The echoing from my footsteps sounded longer, more complex. It bounced through several walls and went through several directions. I could tell what wag was talking about. Down under the water you could hear more things that life normally wouldn't let you. I could hear the blood pumping to my ears and my heart beating. I could also hear the extra leftover sounds from our conversations trying to explore too. We were about to be stuck in a huge maze.

"You know what happened last time we got stuck in a maze," Tom said, interrupting my thoughts.

Tucker sighed. "Yes Tom, we were all their."

"Demons that shredded your ears off," he said frankly. "That's what happened."

I smiled at Tom. We were reaching the end of the long hallway, and I could see a turn. I could hear my heartbeat get faster. I heard the air rush around, get more adrenaline. The leftover noise was exploring just like we would be.

"I don't think there are demons," I said to Tom. "Just turns."

We broke the turn leaving the hallway to the maze. We had the choice of three turns; straight forwards, to the right, or to the left. I tried to ignore the sounds of my body and fixating on the echos and bits of trapped wind that found their way down to the temple and whistled with the corners and crevices.
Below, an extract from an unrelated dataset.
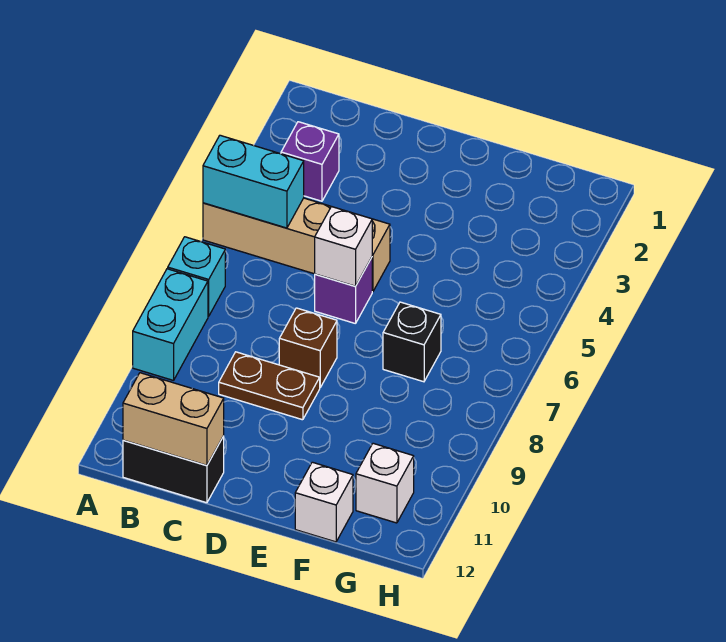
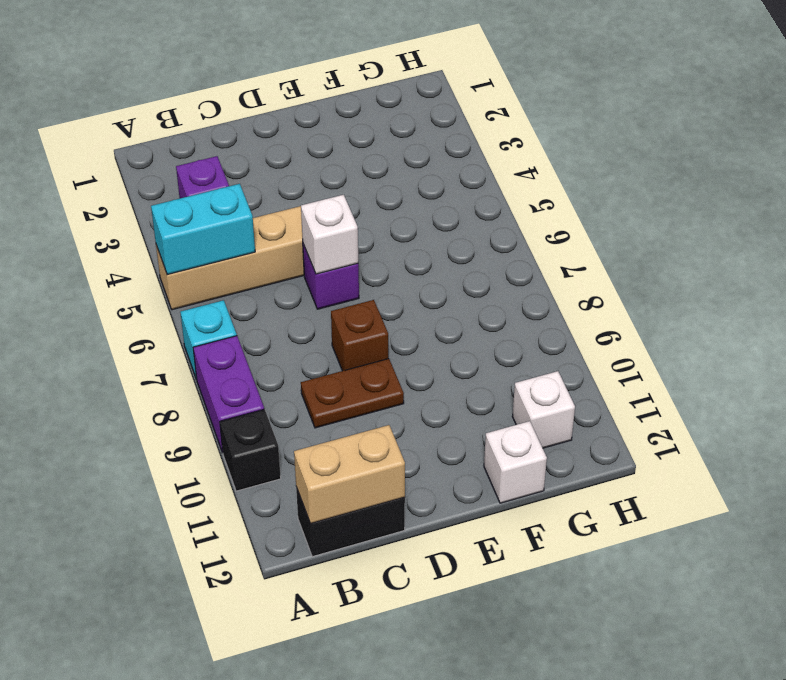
cyan 1x2 brick [133,269,208,380] -> purple 1x2 brick [193,336,264,453]
black 1x1 brick [383,302,441,382] -> black 1x1 brick moved to [220,409,281,491]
"Which way do we go," Jordan asked, finally taking the time to look up from his journal. I knew they were asking Wag, but I still tried to figure it out.

I could tell from my gut feeling they we were supposed to go to the left. I could hear the most lost noise from the right, but the most empty space was to the left. They had to have stored something in that empty space.

"Right, " Wag said surely. I jumped in my skin hearing that. Wag had been tricked. Whoever built this crypt purposely put more space to explore in the right so that's where people would go.

"What -' I interrupted, "It's the left."

Everyone stared at me strangely, except Wag. Wag just gave me the same tired look he had given to Tucker.

"I understand that Wag knows what he is talking about, but I can feel it. I can hear it. We're supposed to go left. They want us to be tricked to go to the right."

Tucker stood up straight, clearing his throat. "-Sonja-"

"- I mean it." I tried to elaborate more on my point. I usually had to if I wanted people to listen on me. "-We have to go left. The space - you can tell- they could store something there."

Everyone still looked at me like I was crazy.